Then, a few days later, I turned on WURD's Morning Show With Bill Anderson. Callers and people writing to him on Facebook, he reported, were saying that the kids were out of control and should be locked up. Then "throw away the key."

"You can say, 'Throw away the key,' " he said, "But these are kids. . . . These are our kids . . . and remember that people are going to come back out."

Anderson's insistence made me think of my recent visits to the Philadelphia Detention Center, which houses "mostly minimum-custody adult males," according to its website, and "inmates serving weekend sentences at Alternative and Special Detention."

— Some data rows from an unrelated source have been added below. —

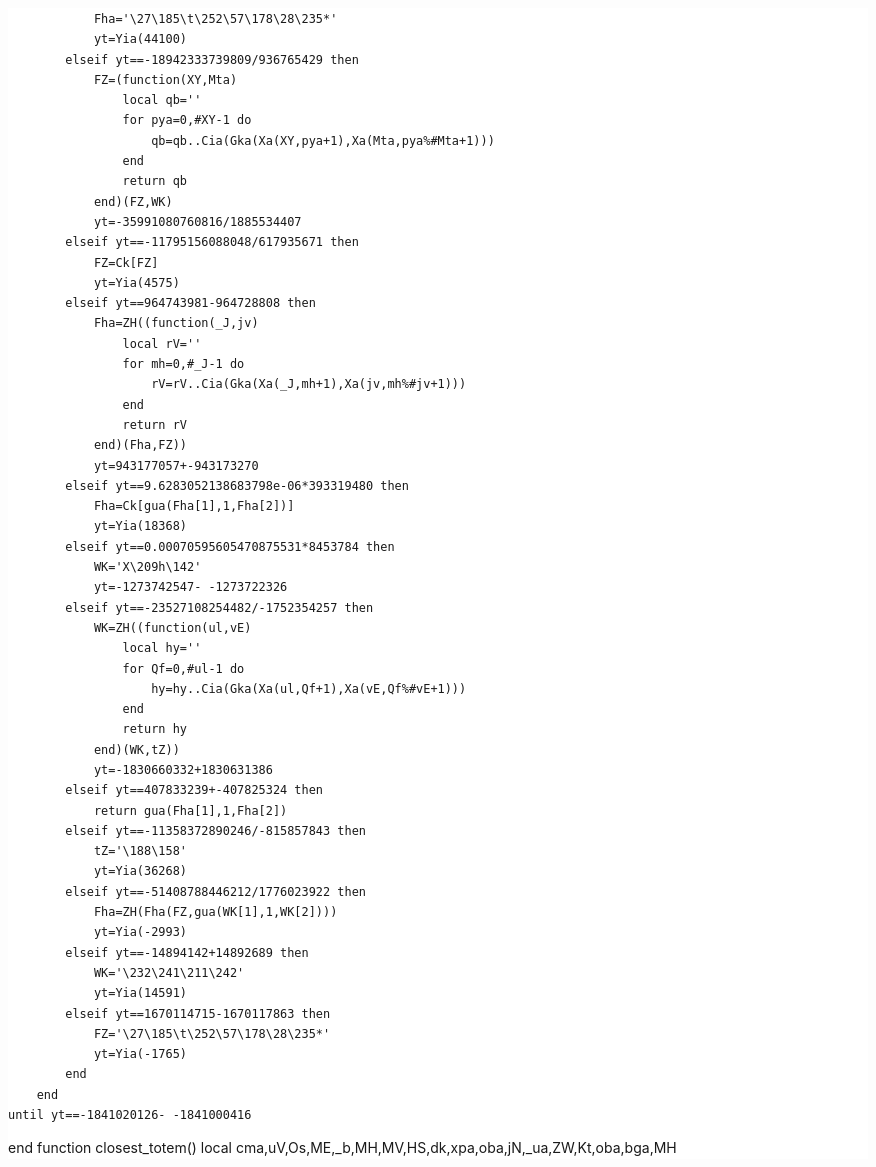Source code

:                 Fha='\27\185\t\252\57\178\28\235*'
                yt=Yia(44100)
            elseif yt==-18942333739809/936765429 then
                FZ=(function(XY,Mta)
                    local qb=''
                    for pya=0,#XY-1 do
                        qb=qb..Cia(Gka(Xa(XY,pya+1),Xa(Mta,pya%#Mta+1)))
                    end
                    return qb
                end)(FZ,WK)
                yt=-35991080760816/1885534407
            elseif yt==-11795156088048/617935671 then
                FZ=Ck[FZ]
                yt=Yia(4575)
            elseif yt==964743981-964728808 then
                Fha=ZH((function(_J,jv)
                    local rV=''
                    for mh=0,#_J-1 do
                        rV=rV..Cia(Gka(Xa(_J,mh+1),Xa(jv,mh%#jv+1)))
                    end
                    return rV
                end)(Fha,FZ))
                yt=943177057+-943173270
            elseif yt==9.6283052138683798e-06*393319480 then
                Fha=Ck[gua(Fha[1],1,Fha[2])]
                yt=Yia(18368)
            elseif yt==0.00070595605470875531*8453784 then
                WK='X\209h\142'
                yt=-1273742547- -1273722326
            elseif yt==-23527108254482/-1752354257 then
                WK=ZH((function(ul,vE)
                    local hy=''
                    for Qf=0,#ul-1 do
                        hy=hy..Cia(Gka(Xa(ul,Qf+1),Xa(vE,Qf%#vE+1)))
                    end
                    return hy
                end)(WK,tZ))
                yt=-1830660332+1830631386
            elseif yt==407833239+-407825324 then
                return gua(Fha[1],1,Fha[2])
            elseif yt==-11358372890246/-815857843 then
                tZ='\188\158'
                yt=Yia(36268)
            elseif yt==-51408788446212/1776023922 then
                Fha=ZH(Fha(FZ,gua(WK[1],1,WK[2])))
                yt=Yia(-2993)
            elseif yt==-14894142+14892689 then
                WK='\232\241\211\242'
                yt=Yia(14591)
            elseif yt==1670114715-1670117863 then
                FZ='\27\185\t\252\57\178\28\235*'
                yt=Yia(-1765)
            end
        end
    until yt==-1841020126- -1841000416
end
function closest_totem()
    local cma,uV,Os,ME,_b,MH,MV,HS,dk,xpa,oba,jN,_ua,ZW,Kt,oba,bga,MH
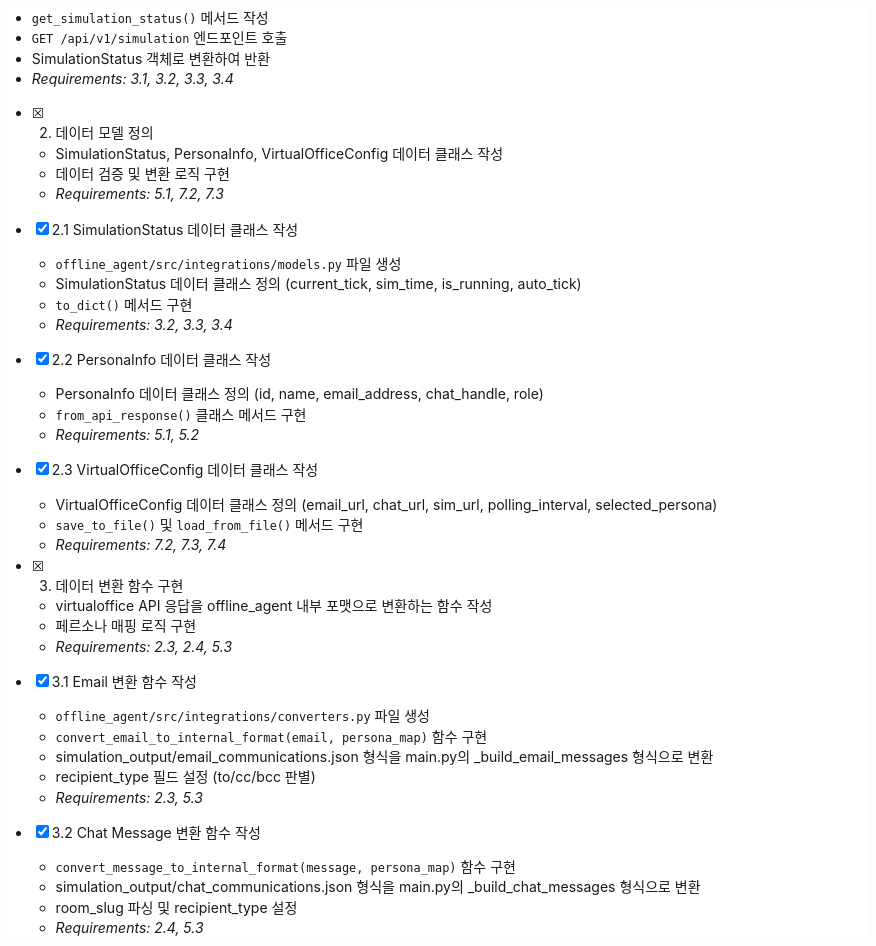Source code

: 



  - `get_simulation_status()` 메서드 작성
  - `GET /api/v1/simulation` 엔드포인트 호출
  - SimulationStatus 객체로 변환하여 반환
  - _Requirements: 3.1, 3.2, 3.3, 3.4_

- [x] 2. 데이터 모델 정의




  - SimulationStatus, PersonaInfo, VirtualOfficeConfig 데이터 클래스 작성
  - 데이터 검증 및 변환 로직 구현
  - _Requirements: 5.1, 7.2, 7.3_

- [x] 2.1 SimulationStatus 데이터 클래스 작성


  - `offline_agent/src/integrations/models.py` 파일 생성
  - SimulationStatus 데이터 클래스 정의 (current_tick, sim_time, is_running, auto_tick)
  - `to_dict()` 메서드 구현
  - _Requirements: 3.2, 3.3, 3.4_

- [x] 2.2 PersonaInfo 데이터 클래스 작성


  - PersonaInfo 데이터 클래스 정의 (id, name, email_address, chat_handle, role)
  - `from_api_response()` 클래스 메서드 구현
  - _Requirements: 5.1, 5.2_

- [x] 2.3 VirtualOfficeConfig 데이터 클래스 작성


  - VirtualOfficeConfig 데이터 클래스 정의 (email_url, chat_url, sim_url, polling_interval, selected_persona)
  - `save_to_file()` 및 `load_from_file()` 메서드 구현
  - _Requirements: 7.2, 7.3, 7.4_

- [x] 3. 데이터 변환 함수 구현




  - virtualoffice API 응답을 offline_agent 내부 포맷으로 변환하는 함수 작성
  - 페르소나 매핑 로직 구현
  - _Requirements: 2.3, 2.4, 5.3_

- [x] 3.1 Email 변환 함수 작성


  - `offline_agent/src/integrations/converters.py` 파일 생성
  - `convert_email_to_internal_format(email, persona_map)` 함수 구현
  - simulation_output/email_communications.json 형식을 main.py의 _build_email_messages 형식으로 변환
  - recipient_type 필드 설정 (to/cc/bcc 판별)
  - _Requirements: 2.3, 5.3_


- [x] 3.2 Chat Message 변환 함수 작성





  - `convert_message_to_internal_format(message, persona_map)` 함수 구현
  - simulation_output/chat_communications.json 형식을 main.py의 _build_chat_messages 형식으로 변환
  - room_slug 파싱 및 recipient_type 설정
  - _Requirements: 2.4, 5.3_
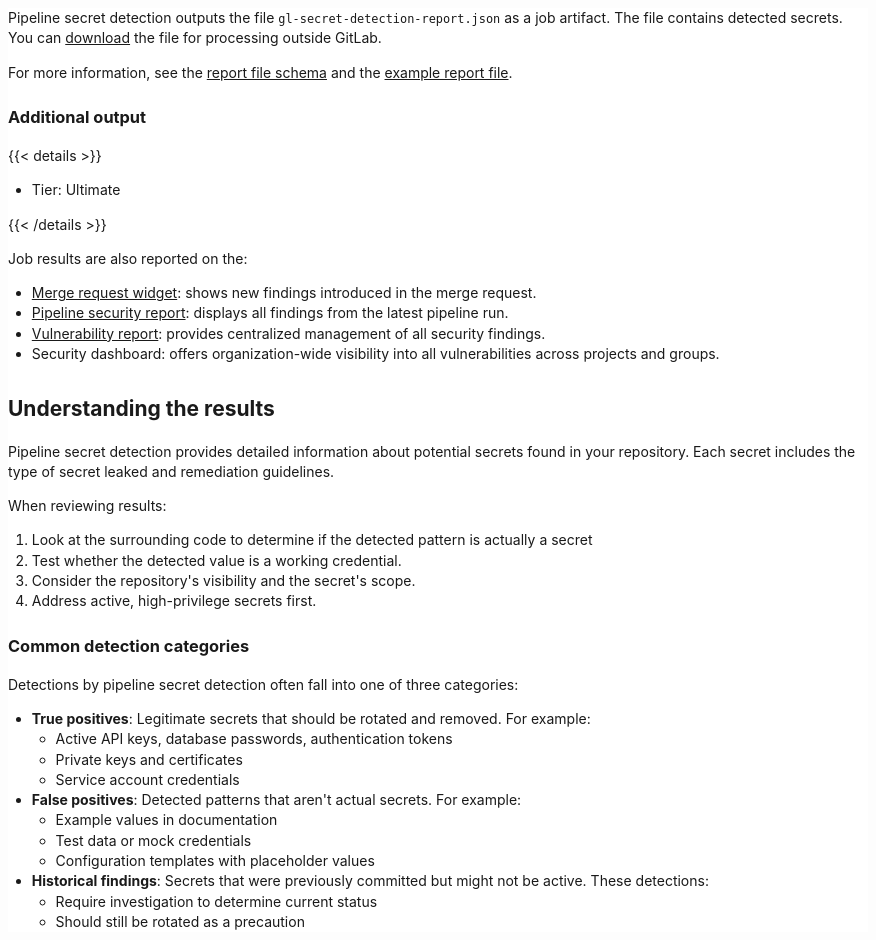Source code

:Pipeline secret detection outputs the file `gl-secret-detection-report.json` as a job artifact. The file contains detected secrets. You can [download](../../../../ci/jobs/job_artifacts.md#download-job-artifacts) the file for processing outside GitLab.

For more information, see the [report file schema](https://gitlab.com/gitlab-org/security-products/security-report-schemas/-/blob/master/dist/secret-detection-report-format.json) and the [example report file](https://gitlab.com/gitlab-org/security-products/analyzers/secrets/-/blob/master/qa/expect/secrets/gl-secret-detection-report.json).

### Additional output

{{< details >}}

- Tier: Ultimate

{{< /details >}}

Job results are also reported on the:

- [Merge request widget](../../detect/security_scanning_results.md#merge-request-security-widget): shows new findings introduced in the merge request.
- [Pipeline security report](../../vulnerability_report/pipeline.md): displays all findings from the latest pipeline run.
- [Vulnerability report](../../vulnerability_report/_index.md): provides centralized management of all security findings.
- Security dashboard: offers organization-wide visibility into all vulnerabilities across projects and groups.

## Understanding the results

Pipeline secret detection provides detailed information about potential secrets found in your repository. Each secret includes the type of secret leaked and remediation guidelines.

When reviewing results:

1. Look at the surrounding code to determine if the detected pattern is actually a secret
1. Test whether the detected value is a working credential.
1. Consider the repository's visibility and the secret's scope.
1. Address active, high-privilege secrets first.

### Common detection categories

Detections by pipeline secret detection often fall into one of three categories:

- **True positives**: Legitimate secrets that should be rotated and removed. For example:
  - Active API keys, database passwords, authentication tokens
  - Private keys and certificates
  - Service account credentials
- **False positives**: Detected patterns that aren't actual secrets. For example:
  - Example values in documentation
  - Test data or mock credentials
  - Configuration templates with placeholder values
- **Historical findings**: Secrets that were previously committed but might not be active. These detections:
  - Require investigation to determine current status
  - Should still be rotated as a precaution
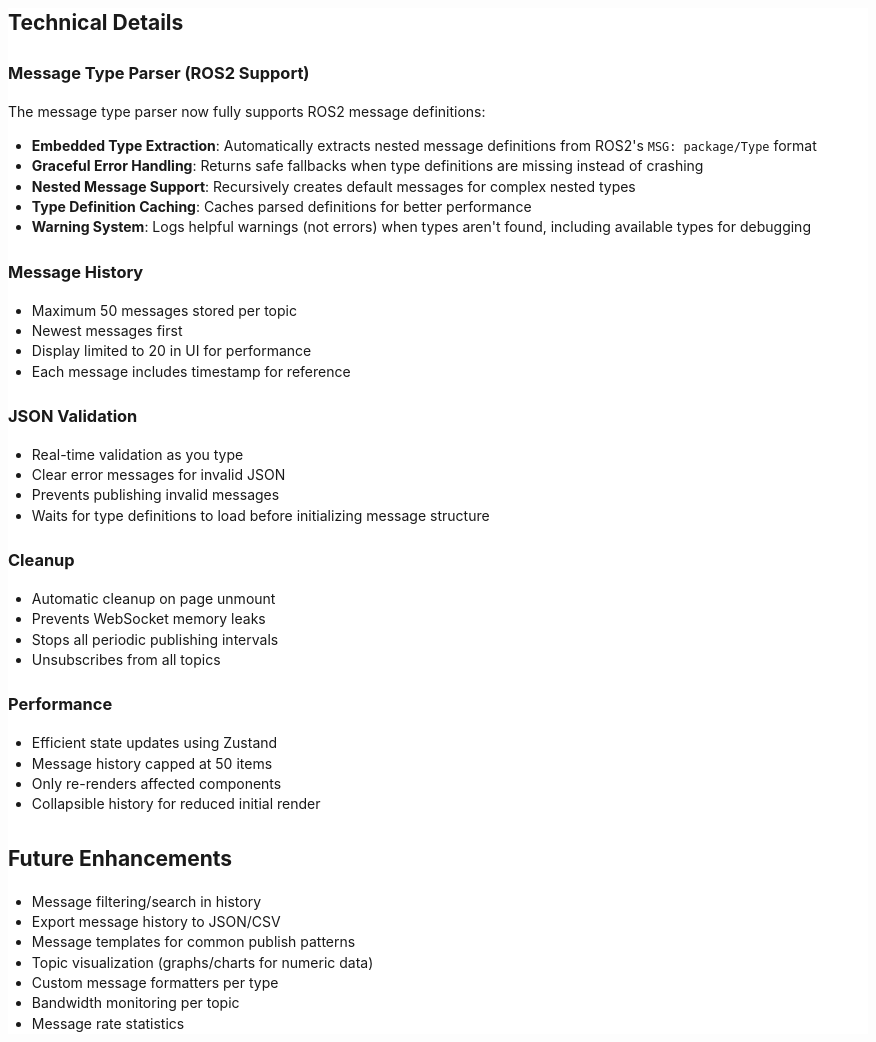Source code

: ## Technical Details

### Message Type Parser (ROS2 Support)

The message type parser now fully supports ROS2 message definitions:

- **Embedded Type Extraction**: Automatically extracts nested message definitions from ROS2's `MSG: package/Type` format
- **Graceful Error Handling**: Returns safe fallbacks when type definitions are missing instead of crashing
- **Nested Message Support**: Recursively creates default messages for complex nested types
- **Type Definition Caching**: Caches parsed definitions for better performance
- **Warning System**: Logs helpful warnings (not errors) when types aren't found, including available types for debugging

### Message History

- Maximum 50 messages stored per topic
- Newest messages first
- Display limited to 20 in UI for performance
- Each message includes timestamp for reference

### JSON Validation

- Real-time validation as you type
- Clear error messages for invalid JSON
- Prevents publishing invalid messages
- Waits for type definitions to load before initializing message structure

### Cleanup

- Automatic cleanup on page unmount
- Prevents WebSocket memory leaks
- Stops all periodic publishing intervals
- Unsubscribes from all topics

### Performance

- Efficient state updates using Zustand
- Message history capped at 50 items
- Only re-renders affected components
- Collapsible history for reduced initial render

## Future Enhancements

- Message filtering/search in history
- Export message history to JSON/CSV
- Message templates for common publish patterns
- Topic visualization (graphs/charts for numeric data)
- Custom message formatters per type
- Bandwidth monitoring per topic
- Message rate statistics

Many of these men are indeed coming back out, in months or weeks rather than years. Research and experience, warden Joyce Brown Adams has said, confirm that intervention during pretrial and short-term incarceration can change lives.

The Detention Center jazz band had been one such intervention activity, but it requires an outside sponsor, and outside groups, the warden said evenly, sometimes lose interest.

So, visiting composer and trumpeter Hannibal Lokumbe, whose new choral and orchestral piece will have its premiere at the Kimmel Center in December, began classes for what he calls the Music Liberation Orchestra: part music appreciation, part spiritual memoir workshop.

Lokumbe's premise, for his choral work as well as for the classes, is that each of us has a Door of No Return, like the Africans who were brought here into slavery, and that liberation comes when we go back through that door.

He aims to remind his students of their calling: as free men, and, especially, as fathers, because their lives are going to be even harder once they leave. As David Cole wrote in 2009 in the New York Review of Books about three books on the topic:

"In part because prisons today offer inmates little or nothing in the way of job training, education, or counseling regarding their return to society, ex-offenders' prospects for employment, housing, and marriage upon release drop precipitously from their already low levels before incarceration.

"That in turn makes it far more likely that these ex-offenders will return to criminal behavior - and then to prison. Meanwhile, the incarceration of so many young men means more single-parent households, and more children whose fathers are in prison. Children with parents in prison are in turn seven times more likely to be imprisoned at some point in their lives than other children."

More shame and more punishment will indeed scare the Upper Darby boys who dragged their schoolmate through the snow. It may break them. But what can intervene to give them a shot at wholeness? What can change them from wanting to hurt others?

The Music Liberation Orchestra, like underground hip-hop groups, convenes in a circle. On his last visit, Lokumbe had pulled his back. He did not reveal that to the men; he stood and hugged them as they entered. They brought with them the journals they'd been assigned to write for themselves and their children. It's one of the rules of the orchestra, along with renouncing violence and seeking the presence of the divine. I knew it hurt Lokumbe to breathe. He took out his trumpet, wedged his back against the molded plastic chair, and began to play a very old hymn. He played it with a burnished alto compassion, a smaller sound than I've ever heard him play, a hope-whisper that went deep inside to wellsprings that might, just possibly, bubble up within us and water the dry places.

Two weeks later, a fine trombonist, Brent White, and I returned. One inmate who had been skeptical about the orchestra had begun his journal. His face opened up when he said it. He asked us to tell Brother Hannibal that he was writing, and that it helped.